Mas não é isso que é preciso.

Querias expandir-te ao mais ínfimo de ti. Querias um sono glaciar e cristalino: nada existiria senão o que quisesses que existisse; e o que quer que fosse existir existiria, indubitavelmente, para ti. Nada ouvirias senão o que quisesses ouvir, o que querias ouvir; e o que querias ouvir eram aquelas vozes de um timbre único, que te serviam e serviam… e te acalmavam o formigueiro nos pés quando ficavas nervoso.
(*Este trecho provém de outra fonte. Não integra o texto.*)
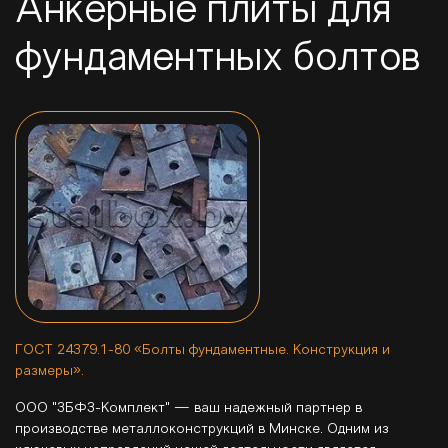
Анкерные плиты для
фундаментных болтов
ГОСТ 24379.1-80 «Болты фундаментные. Конструкция и
размеры».
ООО "ЗБФЗ-Комплект" — ваш надежный партнер в
производстве металлоконструкций в Минске. Одним из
Caminhas pela diferença e pela indiferença; por quadros lúgubres, baptizados pela lágrima que já escasseia daqueles que neles figuram. Obras pictóricas à escala urbana adquiridos a lúgubres (também elas) quantias pelos indiferentes: aí está a diferença. E o que te parecia uma nascente vítrea, brilhante, do líquido divinal é, afinal, não mais do que uma mistura suja de químicos de limpeza despejados sobre a calçada por uma senhora carrancuda, e que agora te chega aos pés. E que só agora consegues ver.

E foi assim, de forma tão suja, que tu, que querias despistar a vida, acabaste por ser enganado pelo truque de ilusionismo mais barato. Estás vivo, quer queiras, quer não.